PURPOSE: The purpose of this study was to determine if deceptive placebo supplementation increases force production during an isometric mid-thigh pull (IMTP). It was hypothesized that acute ingestion of a placebo supplement (cornstarch) would lead to increased force during the IMTP, and force production to be further increased following daily supplementation for one week. It was also hypothesized these effects would be more pronounced in habitual supplement users. METHODS: 13 weightlifters (10 male, 3 female, age: 20.4 ± 0.8 years) participated. Following a warm-up, subjects performed three six-second IMTPs on a force plate, followed by a cool-down. Subjects assumed a deadlift position with shoulders over knees over hips, and knee angle between 120-140 degrees. Subjects were tested on four occasions: familiarization, baseline (BL), acute supplementation (AS - two supplements taken 20 minutes prior to warm-up), and loaded supplementation (LS - one supplement taken in morning and one in evening daily for seven days). Force was collected at 100Hz. Peak force (PF), average force (AF), explosiveness (EXP) and fatigue index (FI) were calculated for each IMTP, and the three trials averaged for each condition. A mixed model repeated measures ANOVA compared IMTP performance between conditions, and between habitual supplement users and non-supplement users. Data was analyzed with IBM SPSS Version 23.0, p<0.05. RESULTS: LS resulted in lower FI (9.92 ± 4.03%) from to BL (14.98 ± 4.75%, p=0.002) and AS (17.20 ± 8.45%, p=0.001). FI was not affected by AS compared to BL (p=0.355). LS resulted in increased AF (2006.53 ± 396.80N) from BL (1946.73 ± 424.54N, p=0.019), yet was not different from BL to AS (1970.35 ± 423.36N, p=0.057), or from AS to LS (p=0.085).
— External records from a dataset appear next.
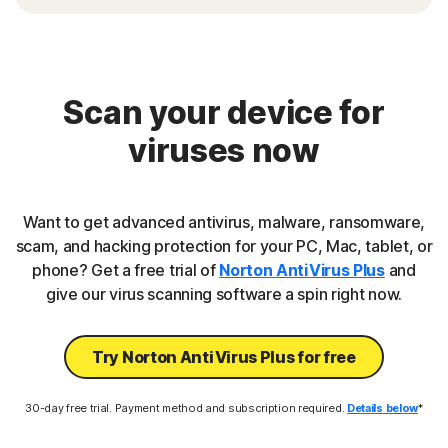
Scan your device for
viruses now
Want to get advanced antivirus, malware, ransomware,
scam, and hacking protection for your PC, Mac, tablet, or
phone? Get a free trial of
Norton AntiVirus Plus
and
give our virus scanning software a spin right now.
Try Norton AntiVirus Plus for free
30-day free trial. Payment method and subscription required.
Details below
*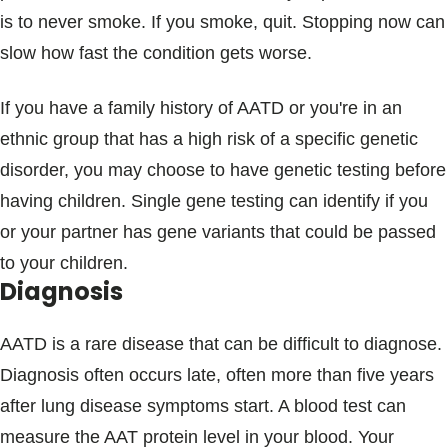
is to never smoke. If you smoke, quit. Stopping now can
slow how fast the condition gets worse.
If you have a family history of AATD or you're in an
ethnic group that has a high risk of a specific genetic
disorder, you may choose to have genetic testing before
having children. Single gene testing can identify if you
or your partner has gene variants that could be passed
to your children.
Diagnosis
AATD is a rare disease that can be difficult to diagnose.
Diagnosis often occurs late, often more than five years
after lung disease symptoms start. A blood test can
measure the AAT protein level in your blood. Your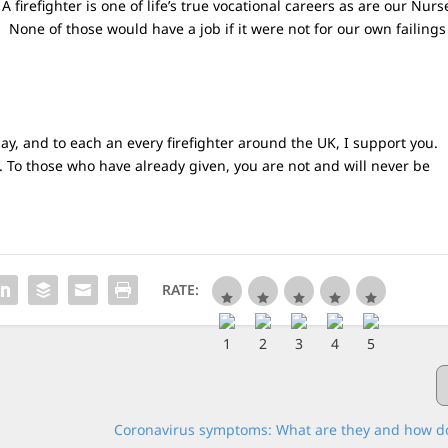
 A firefighter is one of life’s true vocational careers as are our Nurs
. None of those would have a job if it were not for our own failings
 day, and to each an every firefighter around the UK, I support you.
. To those who have already given, you are not and will never be
RATE:
Coronavirus symptoms: What are they and how do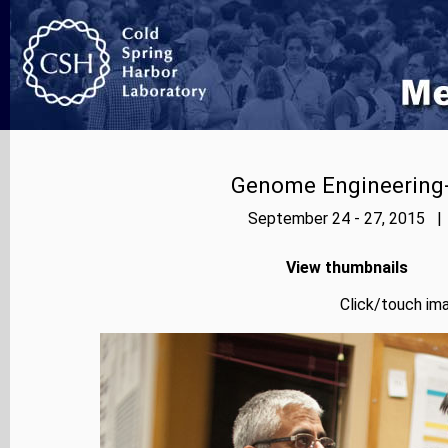
Genome Engineering-
September 24 - 27, 2015 | 
View thumbnails
Click/touch ima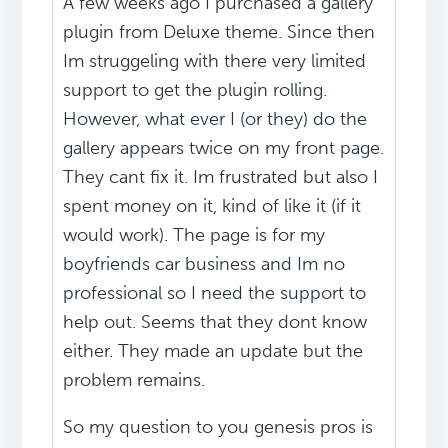
A few weeks ago I purchased a gallery
plugin from Deluxe theme. Since then
Im struggeling with there very limited
support to get the plugin rolling.
However, what ever I (or they) do the
gallery appears twice on my front page.
They cant fix it. Im frustrated but also I
spent money on it, kind of like it (if it
would work). The page is for my
boyfriends car business and Im no
professional so I need the support to
help out. Seems that they dont know
either. They made an update but the
problem remains.
So my question to you genesis pros is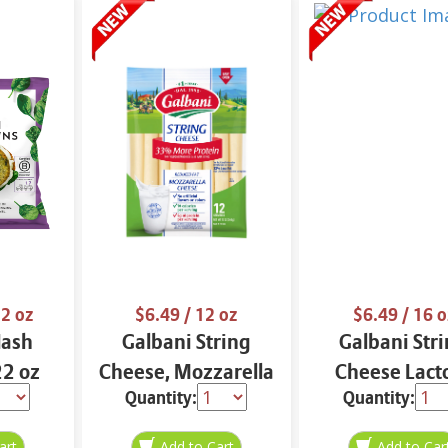
2 oz
$6.49
/ 12 oz
$6.49
/ 16 o
Hash
Galbani String
Galbani Str
2 oz
Cheese, Mozzarella
Cheese Lact
Quantity:
Quantity:
33% More Protein
Free Whole 12
12 oz.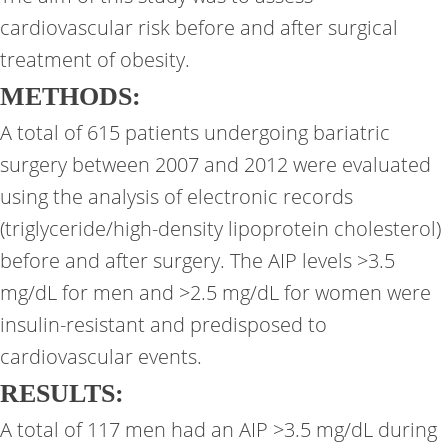
cardiovascular risk before and after surgical
treatment of obesity.
METHODS:
A total of 615 patients undergoing bariatric
surgery between 2007 and 2012 were evaluated
using the analysis of electronic records
(triglyceride/high-density lipoprotein cholesterol)
before and after surgery. The AIP levels >3.5
mg/dL for men and >2.5 mg/dL for women were
insulin-resistant and predisposed to
cardiovascular events.
RESULTS:
A total of 117 men had an AIP >3.5 mg/dL during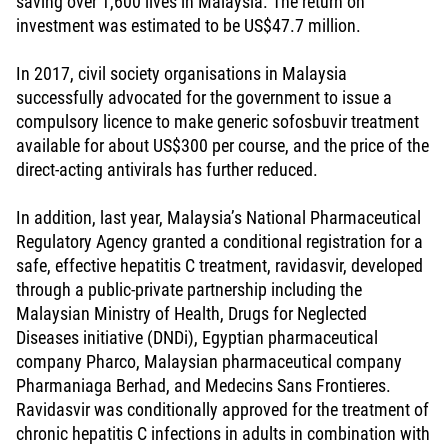
saving over 1,600 lives in Malaysia. The return on
investment was estimated to be US$47.7 million.
In 2017, civil society organisations in Malaysia
successfully advocated for the government to issue a
compulsory licence to make generic sofosbuvir treatment
available for about US$300 per course, and the price of the
direct-acting antivirals has further reduced.
In addition, last year, Malaysia’s National Pharmaceutical
Regulatory Agency granted a conditional registration for a
safe, effective hepatitis C treatment, ravidasvir, developed
through a public-private partnership including the
Malaysian Ministry of Health, Drugs for Neglected
Diseases initiative (DNDi), Egyptian pharmaceutical
company Pharco, Malaysian pharmaceutical company
Pharmaniaga Berhad, and Medecins Sans Frontieres.
Ravidasvir was conditionally approved for the treatment of
chronic hepatitis C infections in adults in combination with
PF (p=0.469) and EXP (p=0.545) were not different between BL, AS and LS. Habitual supplement users had greater PF (p=0.046) and AF (p=0.030) than non-supplement users, yet differences between groups among supplement conditions were not significant. CONCLUSION: This study supports deceptive placebo supplementation is effective in improving performance of isometric exercise due to expectancy theory. Placebo supplementation may have influenced subjects to maintain force and delay fatigue, only after loaded placebo supplementation.